With such a long and diverse history as the United Kingdom, there are bound to be a few skeletons in the closet. Explore the unique and ancient landscape, including castles and mystic forests, along your own folklore tour. While these stories may be a bit more on the side of legend, they are all steeped in history.
While London, Liverpool, Belfast and Oxford are all great cities for families to visit, loaded with eateries and activities for all ages, there are a few cities and towns on the outskirts, just a scenic drive from your downtown hotel.
The Fair Folk
You may have heard of the Fair Folk before since they have had a stronghold on culture in the United Kingdom throughout history, but, just to refresh your memory, legend has it fairies are not to be trusted. From stealing human infants, playing tricks and causing children to act out, Fairy Folk are believed to live on the Isle of Man, but underneath the world of the living — think of the upside down in Stranger Things.
Far out in the Irish Sea, the crossing known as the Fairy Bridge is part of a local Manx superstition where any passersby has to greet the Mooinjer Veggey, or little people, while passing through. Just a warm hello is expected for those crossing over the bridge, which you can see the locals doing quite often. Plenty of tours are available, detailing the myths, lore and history of the incredible locale.
The Dobhar Chu
While visiting Scotland, it wouldn’t be a trip without hearing some Loch Ness Monster stories. Watch out for signs of the beast known as Nessie and explore the lush, rich landscape it sometimes is known to roam. While you may be all too familiar with the Scottish monster, Ireland has one, too.
A bit more difficult to pronounce, the Dobhar Chu is the Loch Ness Monster of Ireland and has been rumored to live in the waters surrounding the British Isles and the Irish coast. Known to be slightly more aggressive than Nessie, Dobhar Chu has an appetite of the human variety
If you’re in the area, make a point to visit the Cornwall cemetery in Drummans. Look closely to spot the grave of Grace Connolly for an old grave with almost all other markings faded away —all but an illustration of the Dobhar Chu, her killer.
Merlin’s Oak, Carmarthen, Wales
One look at the landscape of Wales and it basically screams enchanted history. Once the home of Merlin, the wizard famous from the days of Arthur and the knights of the Round Table, the place definitely has some history.
The small town of Carmarthen, Wales, is said to be the childhood home of Merlin and the location where he once placed a spell on his favorite oak tree to protect it. The legend is said to protect Merlin’s tree along with the town — when one goes, so will the other. In more recent history, the town decided to remove the tree in 1978, when a flood struck, the worst in the town’s history.
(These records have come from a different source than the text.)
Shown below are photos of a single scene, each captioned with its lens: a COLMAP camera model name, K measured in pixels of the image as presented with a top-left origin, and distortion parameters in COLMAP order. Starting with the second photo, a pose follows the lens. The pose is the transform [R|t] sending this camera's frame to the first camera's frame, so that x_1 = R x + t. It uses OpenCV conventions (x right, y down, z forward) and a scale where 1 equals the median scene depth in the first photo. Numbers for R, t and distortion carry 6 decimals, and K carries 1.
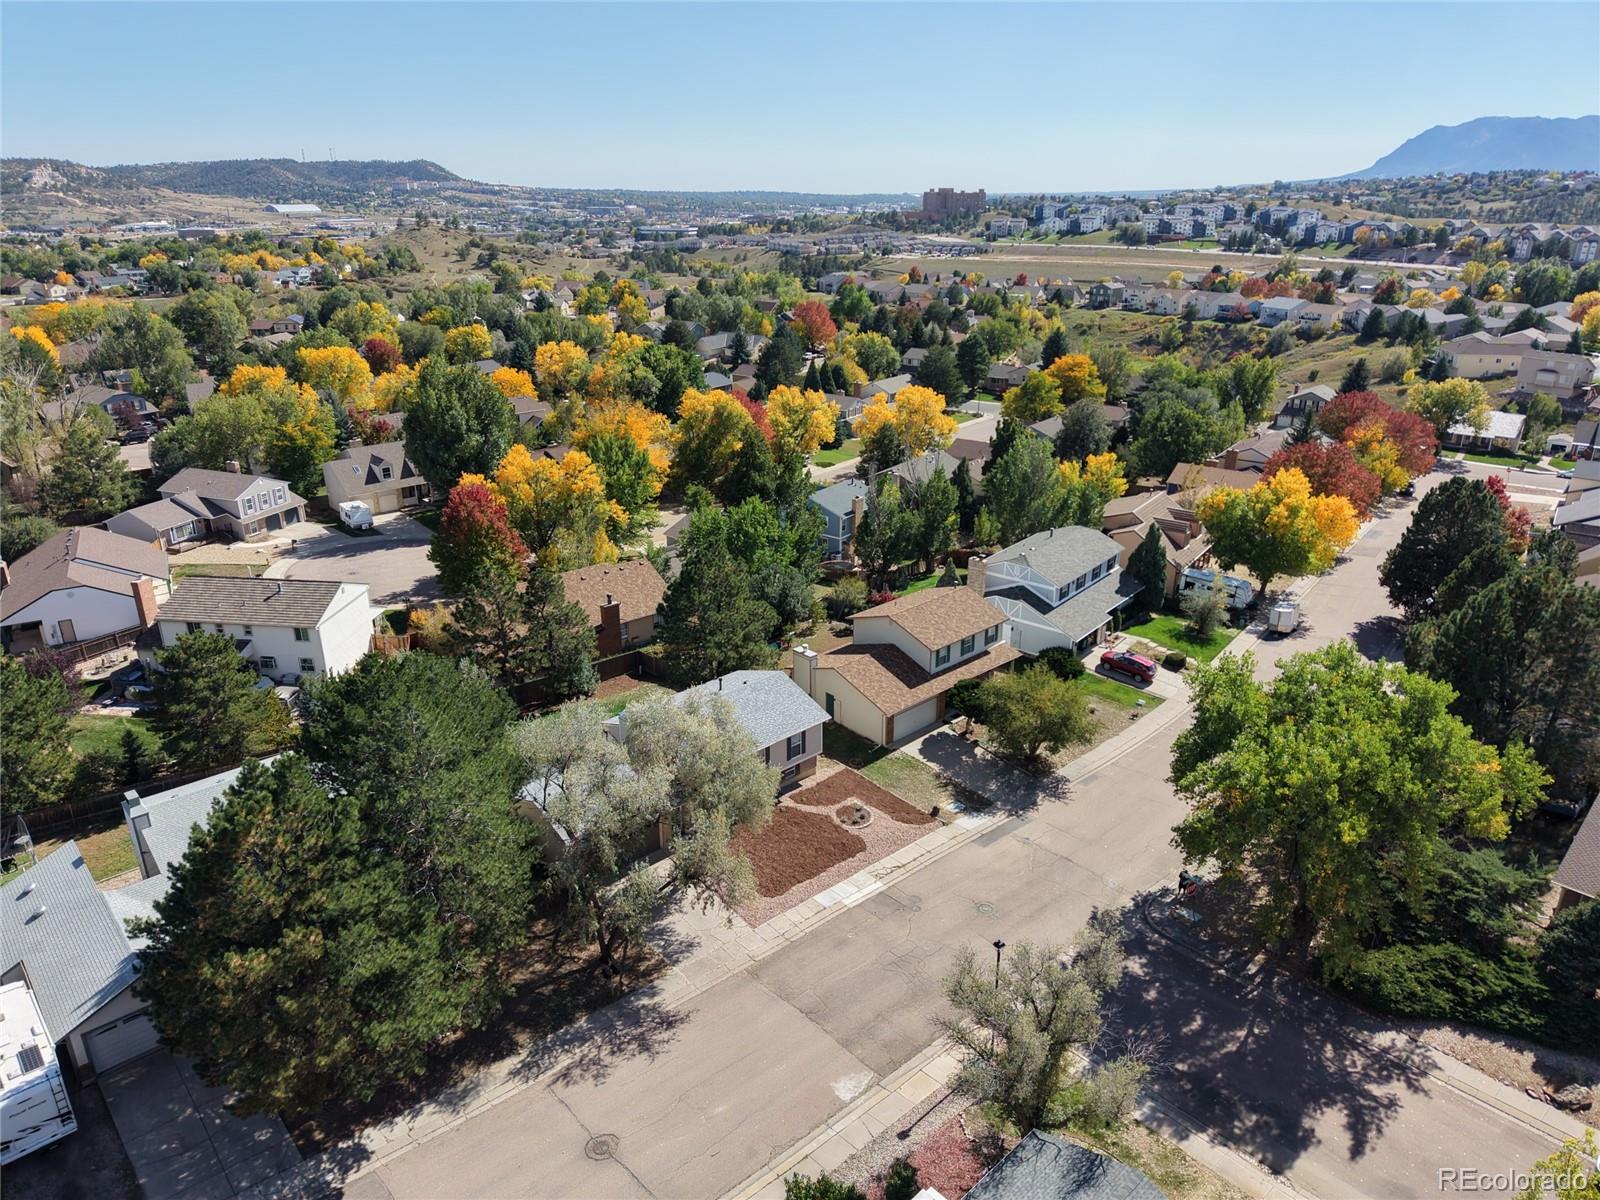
lens RADIAL K [[1075.5, 0, 801.3], [0, 1075.5, 598.8], [0, 0, 1]] dist [0.010401, -0.008134]
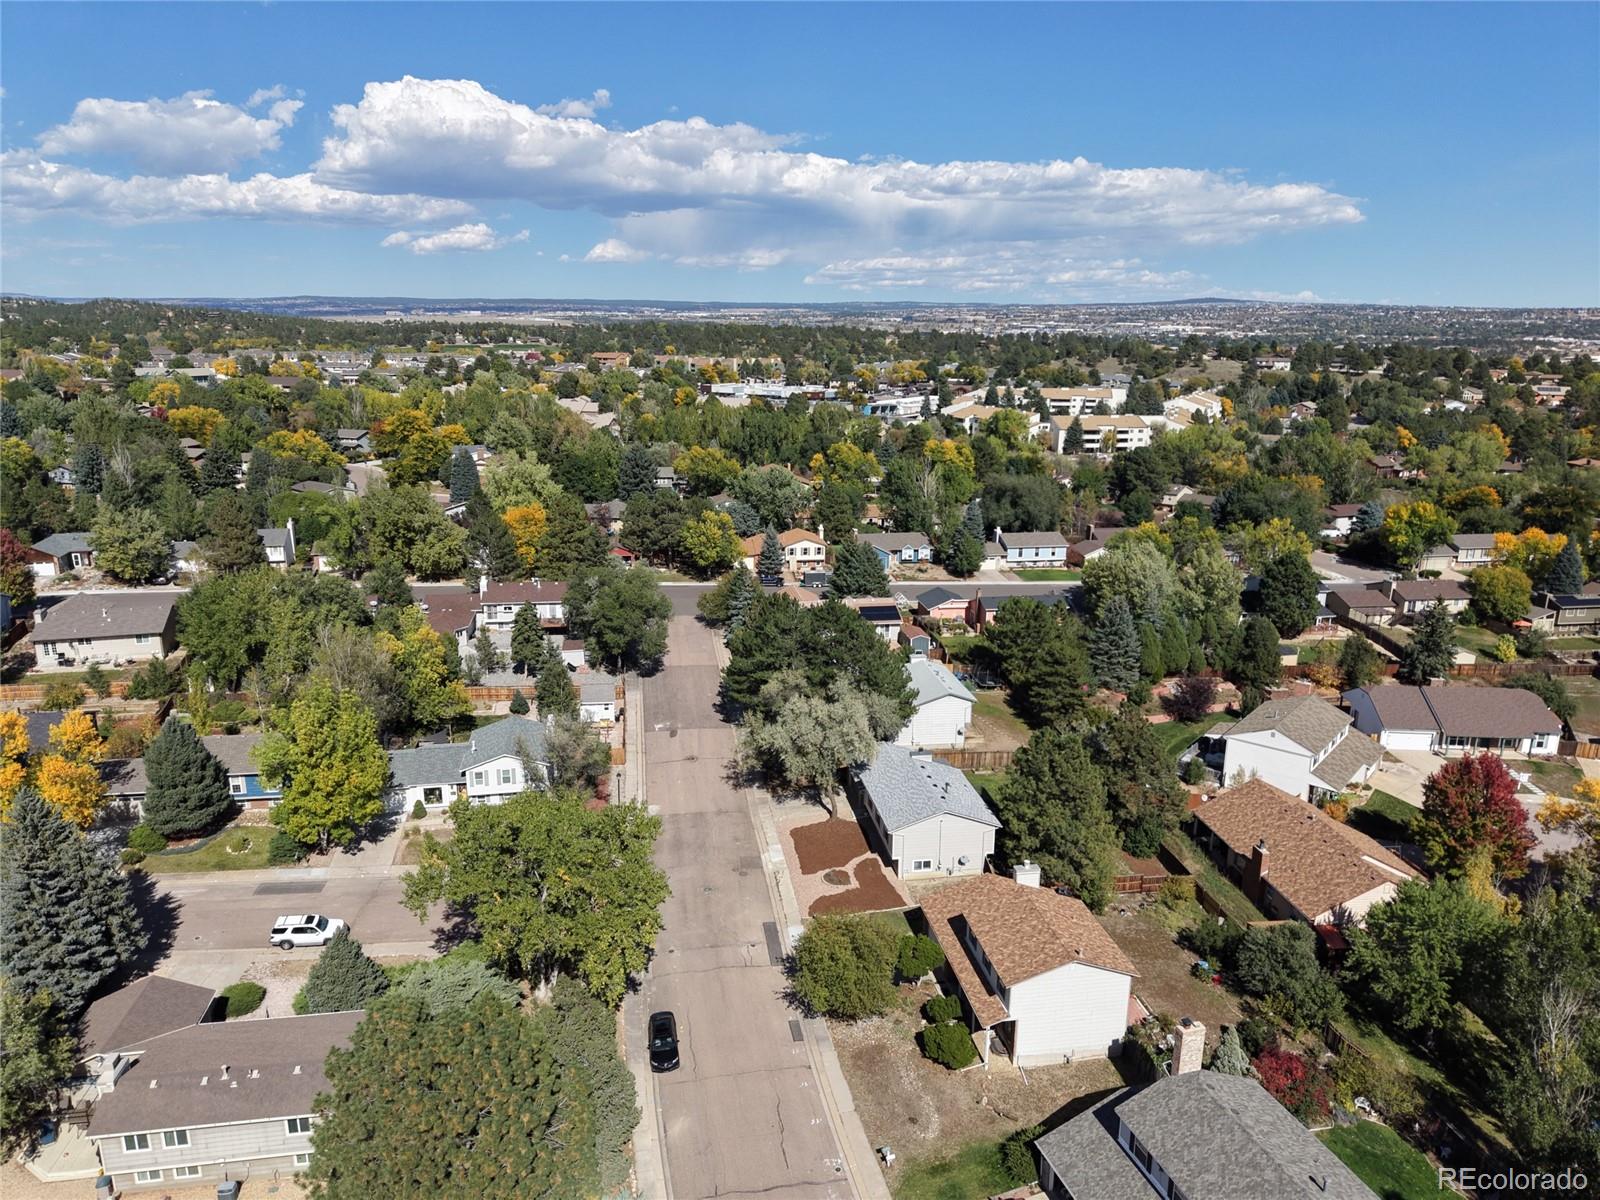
lens RADIAL K [[1075.5, 0, 798.7], [0, 1075.5, 599.0], [0, 0, 1]] dist [0.010401, -0.008134]
pose [[-0.556287, 0.224590, -0.800065, 1.085676], [-0.299255, 0.844046, 0.445009, -0.684661], [0.775236, 0.486976, -0.402323, 1.348575]]
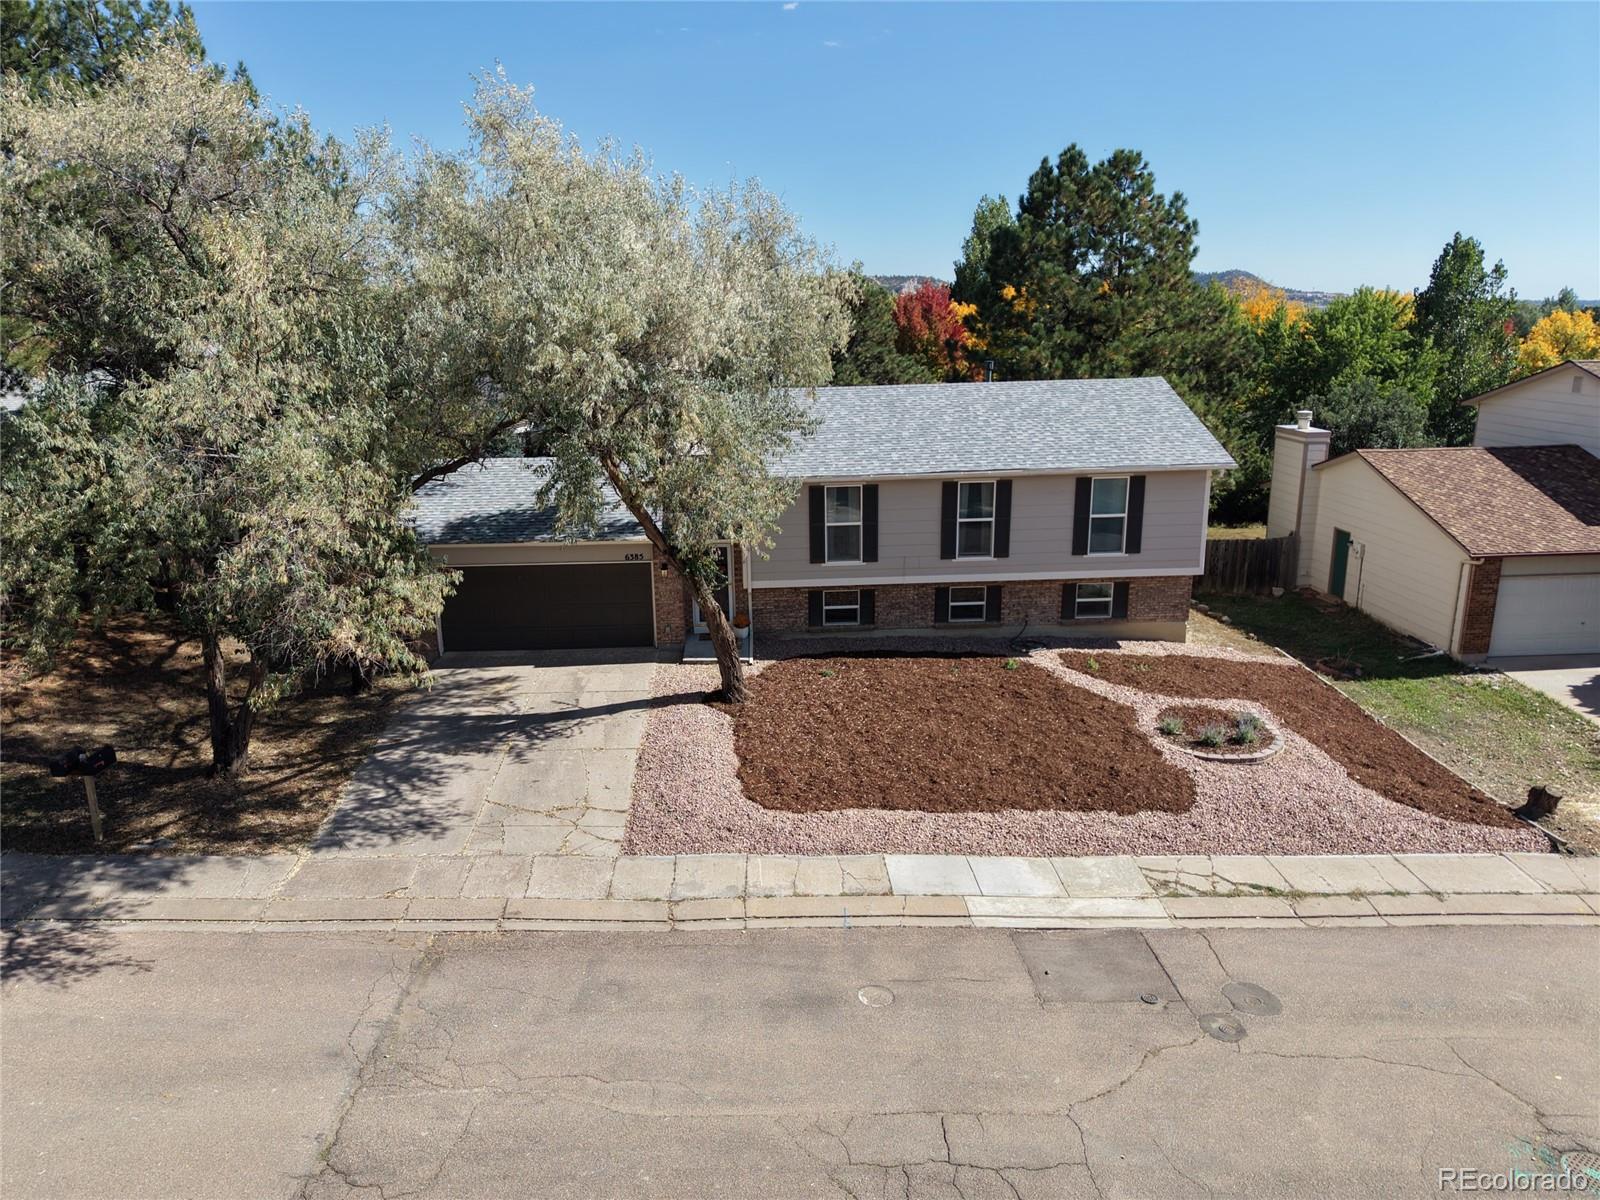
lens RADIAL K [[1075.5, 0, 802.5], [0, 1075.5, 598.6], [0, 0, 1]] dist [0.010401, -0.008134]
pose [[0.767290, 0.157883, -0.621562, 0.148650], [-0.222067, 0.974670, -0.026555, 0.200823], [0.601625, 0.158404, 0.782915, 0.677510]]
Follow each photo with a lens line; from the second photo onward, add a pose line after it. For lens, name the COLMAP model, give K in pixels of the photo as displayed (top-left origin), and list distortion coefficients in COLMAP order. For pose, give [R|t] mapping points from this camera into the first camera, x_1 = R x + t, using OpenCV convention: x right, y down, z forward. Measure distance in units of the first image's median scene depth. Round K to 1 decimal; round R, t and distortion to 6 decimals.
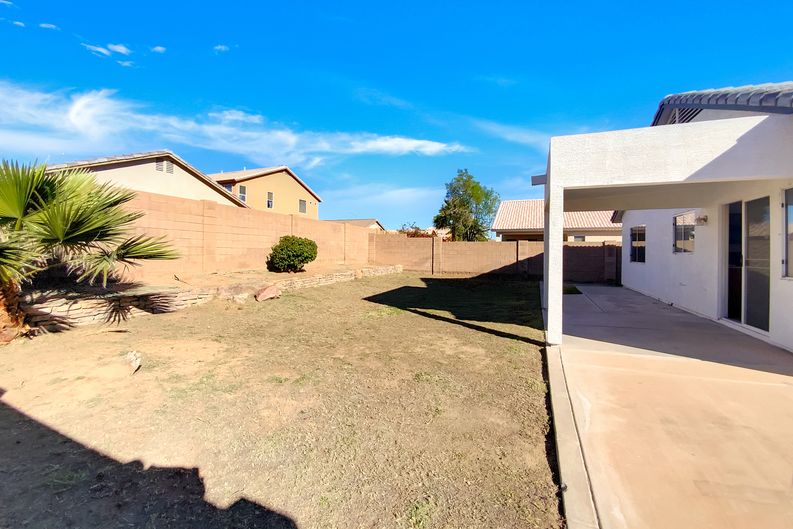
lens RADIAL K [[329.8, 0, 393.2], [0, 329.8, 248.4], [0, 0, 1]] dist [0.001216, -0.010531]
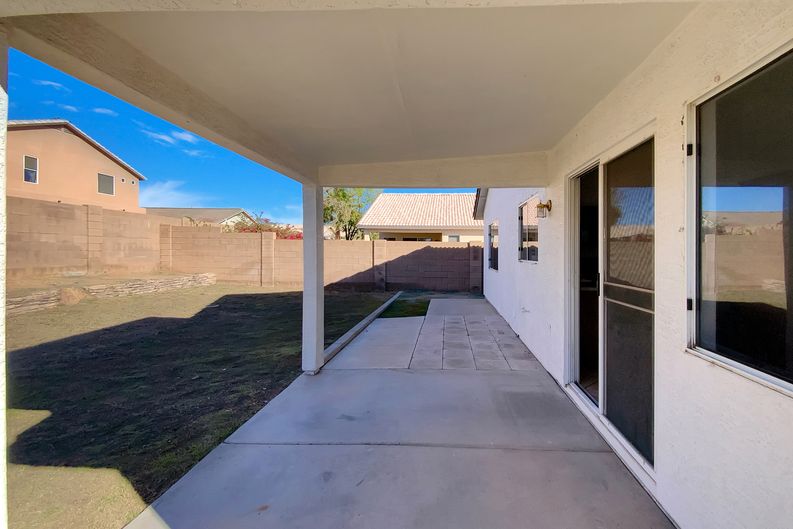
lens RADIAL K [[338.1, 0, 444.7], [0, 338.1, 241.0], [0, 0, 1]] dist [0.001546, 0.000142]
pose [[0.922476, 0.012742, 0.385844, 0.258844], [-0.005882, 0.999803, -0.018954, -0.006909], [-0.386010, 0.015215, 0.922369, 0.242821]]
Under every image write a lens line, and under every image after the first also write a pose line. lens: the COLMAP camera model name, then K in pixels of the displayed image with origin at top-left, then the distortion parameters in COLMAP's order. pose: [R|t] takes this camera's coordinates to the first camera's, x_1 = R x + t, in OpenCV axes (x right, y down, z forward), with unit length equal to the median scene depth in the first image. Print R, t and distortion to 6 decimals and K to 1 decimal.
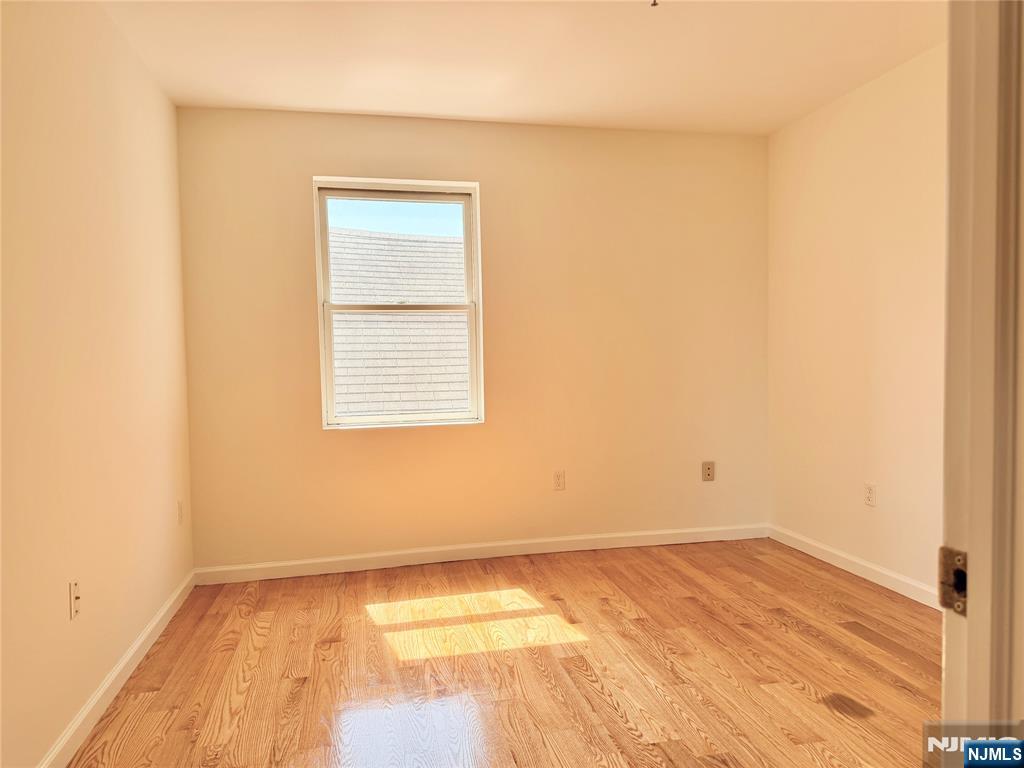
lens RADIAL K [[725.1, 0, 513.3], [0, 725.1, 383.7], [0, 0, 1]] dist [0.062523, -0.060006]
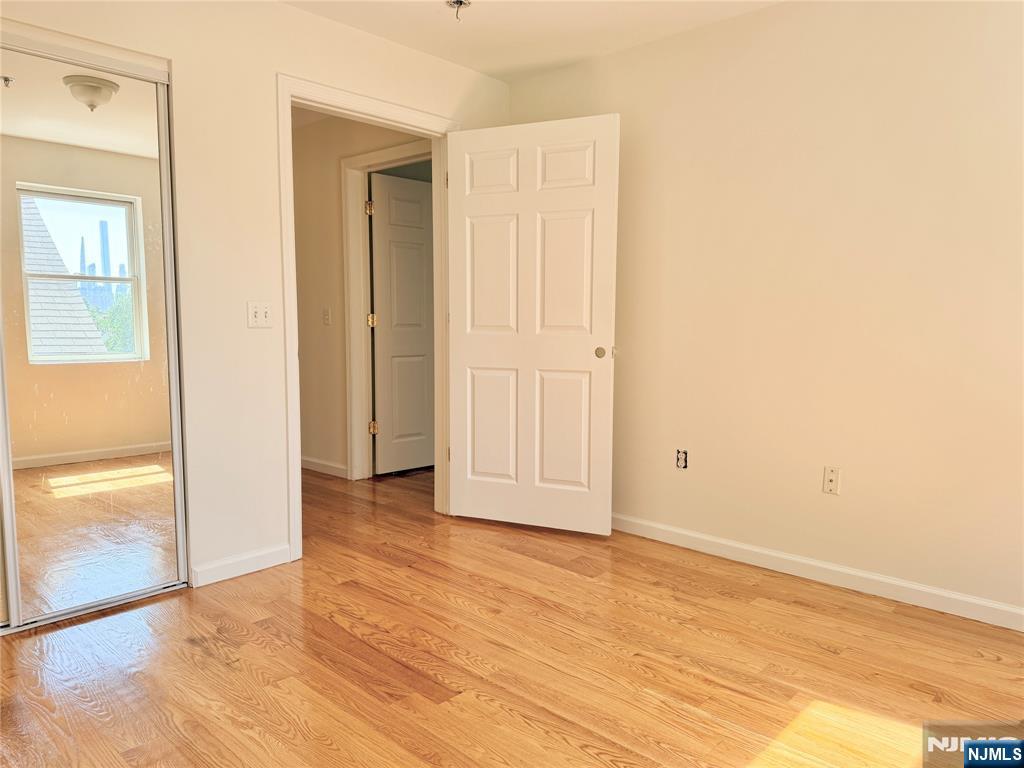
lens RADIAL K [[725.1, 0, 511.9], [0, 725.1, 384.4], [0, 0, 1]] dist [0.062523, -0.060006]
pose [[-0.824796, 0.063756, -0.561824, 0.622822], [-0.011262, 0.991573, 0.129058, -0.053556], [0.565318, 0.112774, -0.817128, 1.685271]]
Visit Abergwili, Wales, and head to the Carmarthenshire County Museum to see the remaining branch from the famous tree.
The Black Shuck
An ominous, horrible storm hit Bungay, Suffolk, in 1577. During the horrible storm, locals took shelter in the town church, then struck by lightning. The strike caused the doors to blow open and legend has it a massive dog with glowing red eyes, who became known as the Black Shuck, appeared in the middle of the church. The dog terrorized the locals before eventually moving on to a neighboring town, said to experience the same thing.
Other dogs, presumably of the same litter, have been reportedly seen ever since in and around Suffolk. As recently as 1945, residents complained about the massive storms and eye-witness sightings of the big dog with red eyes.
After centuries of storytelling and passing down tales for generations, the varied landscape, deep countryside and eerie terrain may speak for itself. Plan a trip around the fairytales, folklore and old wives’ tales with the family.